What you need to do ▸ Repeat the entries exactly as they appear.

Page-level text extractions
········
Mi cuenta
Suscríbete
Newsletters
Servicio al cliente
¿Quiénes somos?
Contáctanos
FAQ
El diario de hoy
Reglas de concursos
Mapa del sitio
········
Written response ▸
Mi cuenta
Suscríbete
Newsletters
Servicio al cliente
¿Quiénes somos?
Contáctanos
FAQ
El diario de hoy
Reglas de concursos
Mapa del sitio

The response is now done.